→ **Text shown**
********************

To use a bit of a cliche...don't make this about you! Enjoy the party and your friend's happy event.

RampantIvy · 24/03/2024 08:48

ZebraD · 24/03/2024 08:33

Why don’t you say to her that although you aren’t going, you will still love to help her so if she needs you, you are there for her in any way she needs. Done. Is she having a hen do or does she want anything like that - she shouldn’t miss out on things unless she wants too. Just be her friends and stick with it

No. Bad idea. The friend doesn't want to talk about it, so I think the OP should leave the subject well alone.

DisforDarkChocolate · 24/03/2024 08:51

Family only, I'd have no problem with that. I just don't think that's the case here, why be so tight lipped?

Catandsquirrel · 24/03/2024 09:04

Ignore the other friends for one thing. They're shit stirring without knowing the full facts either.

Sounds like a big change of plan not related to you- family stress or financial maybe or she just doesn't want the big wedding anymore. Try not to take things personally.

********************

→ **Exercise 1**
In the forum thread, what does DisforDarkChocolate say they would have no problem with?
→ **Exercise 2**
Extend the forum thread about the friend's changed wedding plans, starting right after its last sentence.

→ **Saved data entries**
********************

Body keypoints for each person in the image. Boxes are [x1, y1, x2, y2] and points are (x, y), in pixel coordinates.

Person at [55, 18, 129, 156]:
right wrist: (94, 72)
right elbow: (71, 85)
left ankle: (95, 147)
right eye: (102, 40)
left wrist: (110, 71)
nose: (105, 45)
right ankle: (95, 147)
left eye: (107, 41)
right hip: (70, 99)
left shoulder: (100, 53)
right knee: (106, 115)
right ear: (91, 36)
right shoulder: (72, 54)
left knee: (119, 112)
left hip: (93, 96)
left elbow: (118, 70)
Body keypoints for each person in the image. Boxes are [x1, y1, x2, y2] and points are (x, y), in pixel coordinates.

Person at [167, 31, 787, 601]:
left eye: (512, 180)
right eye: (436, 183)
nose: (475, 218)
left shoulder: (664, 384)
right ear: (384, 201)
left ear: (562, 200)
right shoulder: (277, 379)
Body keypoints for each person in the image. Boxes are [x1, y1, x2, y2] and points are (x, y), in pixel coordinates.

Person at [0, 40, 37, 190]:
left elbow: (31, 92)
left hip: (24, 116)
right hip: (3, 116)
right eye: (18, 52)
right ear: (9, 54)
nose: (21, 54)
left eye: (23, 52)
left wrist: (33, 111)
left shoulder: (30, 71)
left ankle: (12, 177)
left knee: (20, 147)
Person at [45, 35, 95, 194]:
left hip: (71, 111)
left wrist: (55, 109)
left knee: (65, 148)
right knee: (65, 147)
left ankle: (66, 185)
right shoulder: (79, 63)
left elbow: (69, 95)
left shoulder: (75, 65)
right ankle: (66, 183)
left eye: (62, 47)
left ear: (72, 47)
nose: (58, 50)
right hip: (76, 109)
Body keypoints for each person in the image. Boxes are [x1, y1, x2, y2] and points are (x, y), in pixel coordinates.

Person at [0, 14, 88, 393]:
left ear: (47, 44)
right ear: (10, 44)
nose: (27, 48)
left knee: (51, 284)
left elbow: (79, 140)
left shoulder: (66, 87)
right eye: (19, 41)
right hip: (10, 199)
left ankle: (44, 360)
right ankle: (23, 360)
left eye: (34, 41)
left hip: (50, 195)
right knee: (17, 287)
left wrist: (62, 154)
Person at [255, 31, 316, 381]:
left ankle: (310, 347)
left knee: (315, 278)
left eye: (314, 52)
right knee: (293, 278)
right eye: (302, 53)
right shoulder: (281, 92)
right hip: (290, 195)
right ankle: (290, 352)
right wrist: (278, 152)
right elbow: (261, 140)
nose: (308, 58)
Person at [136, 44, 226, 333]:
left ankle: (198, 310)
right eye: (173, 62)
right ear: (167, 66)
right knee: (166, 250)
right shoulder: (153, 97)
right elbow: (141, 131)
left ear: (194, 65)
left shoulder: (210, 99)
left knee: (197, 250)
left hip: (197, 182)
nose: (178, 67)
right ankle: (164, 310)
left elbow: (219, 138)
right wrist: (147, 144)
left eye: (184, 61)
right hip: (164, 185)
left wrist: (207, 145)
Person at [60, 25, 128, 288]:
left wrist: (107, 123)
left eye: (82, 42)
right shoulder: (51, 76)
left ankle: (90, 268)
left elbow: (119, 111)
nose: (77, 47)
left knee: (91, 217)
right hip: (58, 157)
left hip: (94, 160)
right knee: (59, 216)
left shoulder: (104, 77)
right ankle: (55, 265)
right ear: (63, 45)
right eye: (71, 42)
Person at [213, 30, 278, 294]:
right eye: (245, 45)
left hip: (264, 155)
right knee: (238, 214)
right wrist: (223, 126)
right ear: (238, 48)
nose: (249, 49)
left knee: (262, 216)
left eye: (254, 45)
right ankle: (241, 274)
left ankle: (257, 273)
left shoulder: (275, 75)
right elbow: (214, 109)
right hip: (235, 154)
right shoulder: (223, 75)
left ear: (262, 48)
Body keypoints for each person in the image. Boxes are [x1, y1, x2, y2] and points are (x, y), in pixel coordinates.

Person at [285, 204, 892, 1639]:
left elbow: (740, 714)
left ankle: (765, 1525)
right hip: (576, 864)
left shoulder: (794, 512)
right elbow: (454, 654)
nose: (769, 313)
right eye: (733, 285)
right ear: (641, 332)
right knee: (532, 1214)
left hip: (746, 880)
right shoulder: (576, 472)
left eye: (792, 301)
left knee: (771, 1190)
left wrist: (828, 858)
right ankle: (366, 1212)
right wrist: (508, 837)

********************

→ **Task result 1**
Family only.

→ **Task result 2**
I would be hurt to be excluded if numerous other friends were there but fine if just family so give her the benefit of the doubt and assume it's just family for now. Don't ask about the wedding. Doesn't sound like she current wants to talk about it for whatever reason. I imagine things will become clear but maybe not yet. In a few weeks you could ask very generally how things are with the wedding.

VickyEadieofThigh · 24/03/2024 11:28

Londonrach1 · 24/03/2024 08:08

Whats the point of the party without the wedding vows. Your choice but I disagree. A wedding is about the vows!

There were no vows at either of my register office ceremonies. Unless you class "I call upon these persons present to witness that I Vicky Eadie take you (insert relevant name) as my lawfully wedded husband".

The second do was a civil partnership and the registrar had written some beautiful words but there was no 'vowing' involved.

StaunchMomma · 24/03/2024 17:00

2chocolateoranges · 23/03/2024 18:40

I have to say that isn't true.

We had a small.wedding as my mum insisted on paying for our wedding venue. She had been a single.parent since I was 4 working 2- 3 jobs to make ends meet and wouldn't take no for an answer when we said we would pay for it ourselves. So we happily had a small day wedding due to that fact.

It also saved the hassle of inviting all our friends during the day aswell as their plus ones which would have been 40 extra people. 20 0f whom we didnt know as they were plus ones.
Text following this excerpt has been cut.